Over objections from residents – and despite assurances that residents will be consulted – CHA is submitting an annual plan to HUD that includes $7.3 million for “planning for demolition” of one-third of the public housing units at Altgeld Gardens.

The move comes as the citywide CHA resident leaders’ organization has called for a moratorium on demolition and for rehabbing unoccupied units at Altgeld and at other remaining traditional developments.

It comes as the need for low-income housing continues to grow, while CHA public housing production has slowed dramatically, and the city produces a handful of low-income units annually under its affordable housing plan.

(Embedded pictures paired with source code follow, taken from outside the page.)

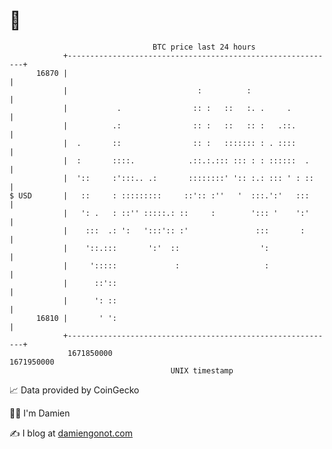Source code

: * 👋

#+begin_example
                                   BTC price last 24 hours                    
               +------------------------------------------------------------+ 
         16870 |                                                            | 
               |                             :          :                   | 
               |           .                :: :   ::   :. .     .          | 
               |          .:                :: :   ::   :: :   .::.         | 
               |  .       ::                :: :   ::::::: : . ::::         | 
               |  :       ::::.            .::.:.::: ::: : : ::::::  .      | 
               |  '::     :':::.. .:       ::::::::' ':: :.: ::: ' : ::     | 
   $ USD       |   ::     : :::::::::     ::':: :''   '  :::.':'   :::      | 
               |   ': .   : ::'' :::::.: ::     :        '::: '    ':'      | 
               |    :::  .: ':   ':::':: :'               :::       :       | 
               |    '::.:::       ':'  ::                  ':               | 
               |     ':::::             :                   :               | 
               |      ::'::                                                 | 
               |      ': ::                                                 | 
         16810 |       ' ':                                                 | 
               +------------------------------------------------------------+ 
                1671850000                                        1671950000  
                                       UNIX timestamp                         
#+end_example
📈 Data provided by CoinGecko

🧑‍💻 I'm Damien

✍️ I blog at [[https://www.damiengonot.com][damiengonot.com]]
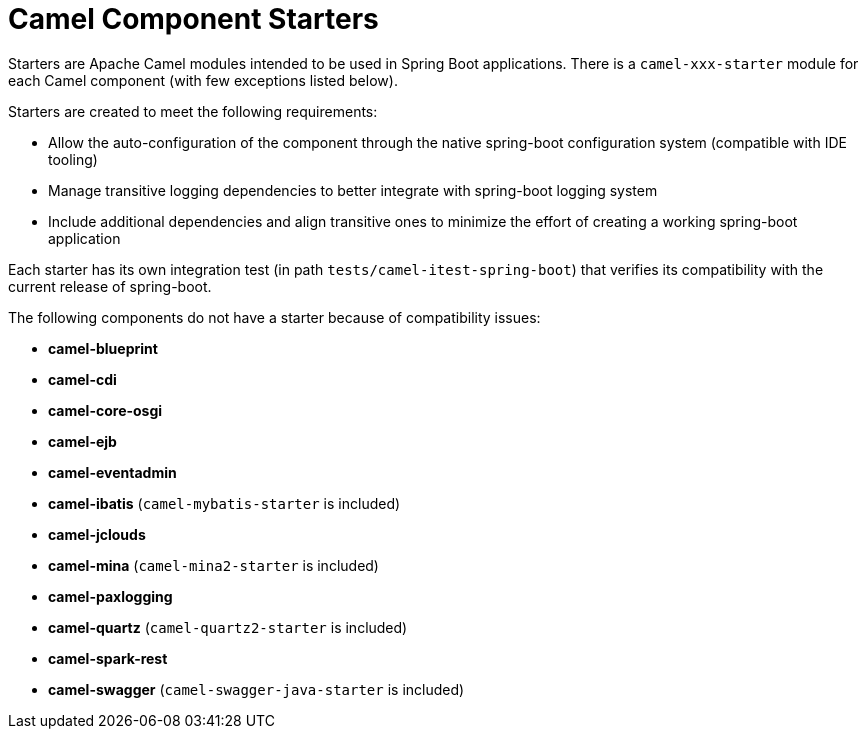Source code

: = Camel Component Starters

Starters are Apache Camel modules intended to be used in Spring Boot applications.
There is a `camel-xxx-starter` module for each Camel component (with few exceptions listed below).

Starters are created to meet the following requirements:

* Allow the auto-configuration of the component through the native spring-boot configuration system (compatible with IDE tooling)
* Manage transitive logging dependencies to better integrate with spring-boot logging system
* Include additional dependencies and align transitive ones to minimize the effort of creating a working spring-boot application

Each starter has its own integration test (in path `tests/camel-itest-spring-boot`) that verifies its compatibility with the current release of spring-boot.

The following components do not have a starter because of compatibility issues:

* **camel-blueprint**
* **camel-cdi**
* **camel-core-osgi**
* **camel-ejb**
* **camel-eventadmin**
* **camel-ibatis** (`camel-mybatis-starter` is included)
* **camel-jclouds**
* **camel-mina** (`camel-mina2-starter` is included)
* **camel-paxlogging**
* **camel-quartz** (`camel-quartz2-starter` is included)
* **camel-spark-rest**
* **camel-swagger** (`camel-swagger-java-starter` is included)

And it comes as housing activists who’ve exposed CHA’s receipt of HUD operating funds for unoccupied housing units are revealing a new no-strings funding stream from HUD – capital subsidies which continue for years for units that have been demolished.

Plan first, talk later

On Tuesday, the CHA board approved the annual plan under HUD’s Moving To Work program.  According to the plan: “After reassessing future developments needs at [Altgeld Gardens and Murray Homes], CHA has determined that it will undertake planning for the demolition of the remaining 648 non-rehabilitated unoccupied units.”

CHA has budgeted $7.3 million for “planning for demolition” at Altgeld, according to the document.  Rehab of 1,300 units at the Far South Side development was completed in 2010.

Last week People for Community Recovery, an organization of Altgeld residents, received assurance from CHA chief Charles Woodyard that no demolition would occur prior to a community planning process, scheduled to kick off with a town hall meeting next month.  Woodyard responded after the group handed Mayor Emanuel a letter asking him to intervene to save Altgeld’s housing, said Cheryl Johnson, executive director of PCR.

“It would be more reassuring for us if they took [funding for demolition] out of the plan,” she said.

“It’s backwards,” said Leah Levinger of the Chicago Housing Initiative, a coalition of community organizations working with tenants in federally-backed housing.  “Why not have the conversation first, before you submit a plan to HUD?”

“There’s no evidence these buildings are not structurally sound or that it’s not cost effective to rehab,” she added.  “Until there is, demolition seems senseless and wasteful.”

Moratorium

The CHA’s Central Advisory Council, comprising elected representatives of public housing developments, calls for a moratorium on demolition in a recent report outlining recommendations for the current “recalibration” of CHA’s Plan for Transformation.

Citing decreases in federal funding and a growing shortage of low-income housing, CAC calls on CHA to prioritize preservation of public housing, “specifically rehabilitation and reconfiguration of existing CHA units.”  Rehab is significantly more cost-effective and involves far fewer development hurdles, CAC notes.